Il y a encore à faire…

Je trouve qu’il y a désormais tellement d’injonctions qui pèsent sur les femmes : faire carrière, être une maman parfaite, présente, avoir une maison digne d’un magazine de déco, faire des bons petits plats bio, rester féminine et prendre soin de son couple. Bref, sans aide, cela semble mission impossible.

Pour les hommes, les attentes sont quand même bien moindres encore de nos jours… Même si les temps changent et que les hommes sont bien plus investis que les précédentes générations, il y a encore du travail en la matière ! Et cela commence bien sûr par l’allongement du congé paternité qui serait essentiel pour les hommes, les femmes et les enfants.

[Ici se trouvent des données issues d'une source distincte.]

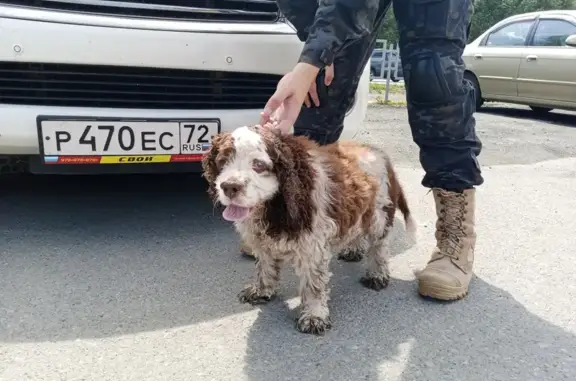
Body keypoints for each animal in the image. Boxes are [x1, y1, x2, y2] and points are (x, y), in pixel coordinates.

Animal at [201, 123, 414, 334]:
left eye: (258, 165)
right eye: (222, 161)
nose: (229, 187)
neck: (275, 204)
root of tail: (377, 151)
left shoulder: (313, 246)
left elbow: (313, 284)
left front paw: (314, 316)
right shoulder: (262, 241)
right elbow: (265, 266)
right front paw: (261, 290)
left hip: (379, 214)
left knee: (379, 247)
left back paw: (377, 274)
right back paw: (353, 249)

J’espère que la génération d’Hugo sera celle où l’égalité entre les hommes et les femmes sera réelle et bien établie : avec l’égalité des salaires pour un même poste, la possibilité de progresser autant pour une femme qu’un homme, la valorisation des métiers d’éducation des enfants et des parents restant au foyer pour les élever, la répartition égale des tâches du quotidien dans le couple, et bien sûr des congés parentaux dignes de ce nom ! Je ferai mon maximum pour qu’il soit sensibilisé à ces enjeux essentiels d’égalité.